Given the dark days for the world of professional sumo and the suspension of the Haru Basho, Sumo Scribblings is turning its focus the amateur sumo season, which is just getting underway. To learn more about the landscape, we spoke with Katrina Watts, who serves as a board member of the International Sumo Federation as well as continental director for Oceania, and who is currently president of the Australian Sumo Federation.

Where did your own connection with sumo begin?

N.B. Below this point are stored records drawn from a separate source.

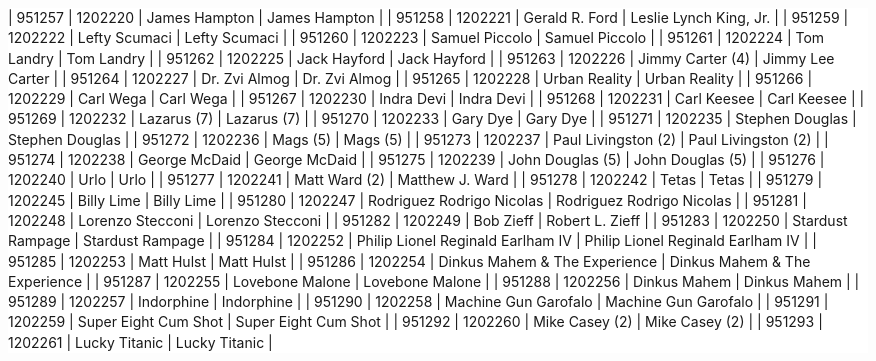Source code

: | 951257 | 1202220 | James Hampton | James Hampton |
| 951258 | 1202221 | Gerald R. Ford | Leslie Lynch King, Jr. |
| 951259 | 1202222 | Lefty Scumaci | Lefty Scumaci |
| 951260 | 1202223 | Samuel Piccolo | Samuel Piccolo |
| 951261 | 1202224 | Tom Landry | Tom Landry |
| 951262 | 1202225 | Jack Hayford | Jack Hayford |
| 951263 | 1202226 | Jimmy Carter (4) | Jimmy Lee Carter |
| 951264 | 1202227 | Dr. Zvi Almog | Dr. Zvi Almog |
| 951265 | 1202228 | Urban Reality | Urban Reality |
| 951266 | 1202229 | Carl Wega | Carl Wega |
| 951267 | 1202230 | Indra Devi | Indra Devi |
| 951268 | 1202231 | Carl Keesee | Carl Keesee |
| 951269 | 1202232 | Lazarus (7) | Lazarus (7) |
| 951270 | 1202233 | Gary Dye | Gary Dye |
| 951271 | 1202235 | Stephen Douglas | Stephen Douglas |
| 951272 | 1202236 | Mags (5) | Mags (5) |
| 951273 | 1202237 | Paul Livingston (2) | Paul Livingston (2) |
| 951274 | 1202238 | George McDaid | George McDaid |
| 951275 | 1202239 | John Douglas (5) | John Douglas (5) |
| 951276 | 1202240 | Urlo | Urlo |
| 951277 | 1202241 | Matt Ward (2) | Matthew J. Ward |
| 951278 | 1202242 | Tetas | Tetas |
| 951279 | 1202245 | Billy Lime | Billy Lime |
| 951280 | 1202247 | Rodriguez Rodrigo Nicolas | Rodriguez Rodrigo Nicolas |
| 951281 | 1202248 | Lorenzo Stecconi | Lorenzo Stecconi |
| 951282 | 1202249 | Bob Zieff | Robert L. Zieff |
| 951283 | 1202250 | Stardust Rampage | Stardust Rampage |
| 951284 | 1202252 | Philip Lionel Reginald Earlham IV | Philip Lionel Reginald Earlham IV |
| 951285 | 1202253 | Matt Hulst | Matt Hulst |
| 951286 | 1202254 | Dinkus Mahem & The Experience | Dinkus Mahem & The Experience |
| 951287 | 1202255 | Lovebone Malone | Lovebone Malone |
| 951288 | 1202256 | Dinkus Mahem | Dinkus Mahem |
| 951289 | 1202257 | Indorphine | Indorphine |
| 951290 | 1202258 | Machine Gun Garofalo | Machine Gun Garofalo |
| 951291 | 1202259 | Super Eight Cum Shot | Super Eight Cum Shot |
| 951292 | 1202260 | Mike Casey (2) | Mike Casey (2) |
| 951293 | 1202261 | Lucky Titanic | Lucky Titanic |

When I was living in Japan working at a university in Kobe, I became interested in sumo, first watching it on TV and then much more seriously after seeing it live in Osaka during the university vacation. At that time photography was one of my hobbies and I began taking sumo-related photographs and often giving them to the rikishi, gyoji, yobidashi and oyakata who formed the subject matter. Everyone in the sumo world was very friendly and happy to chat with me about their sport, glad to explain things to me or tell me their stories from the past. After a while I became a familiar figure at ozumo tournaments and jungyo events, and NHK invited me to join their BS sumo broadcast as a regular guest commentator. As I was familiar with the lower division rikishi, in particular those I had followed since their entry and those who came from amateur sumo, I was also invited on several occasions to commentate in Japanese on the lower divisions for the BS sumo broadcast, from the mukoo-jomen microphone in the stadium.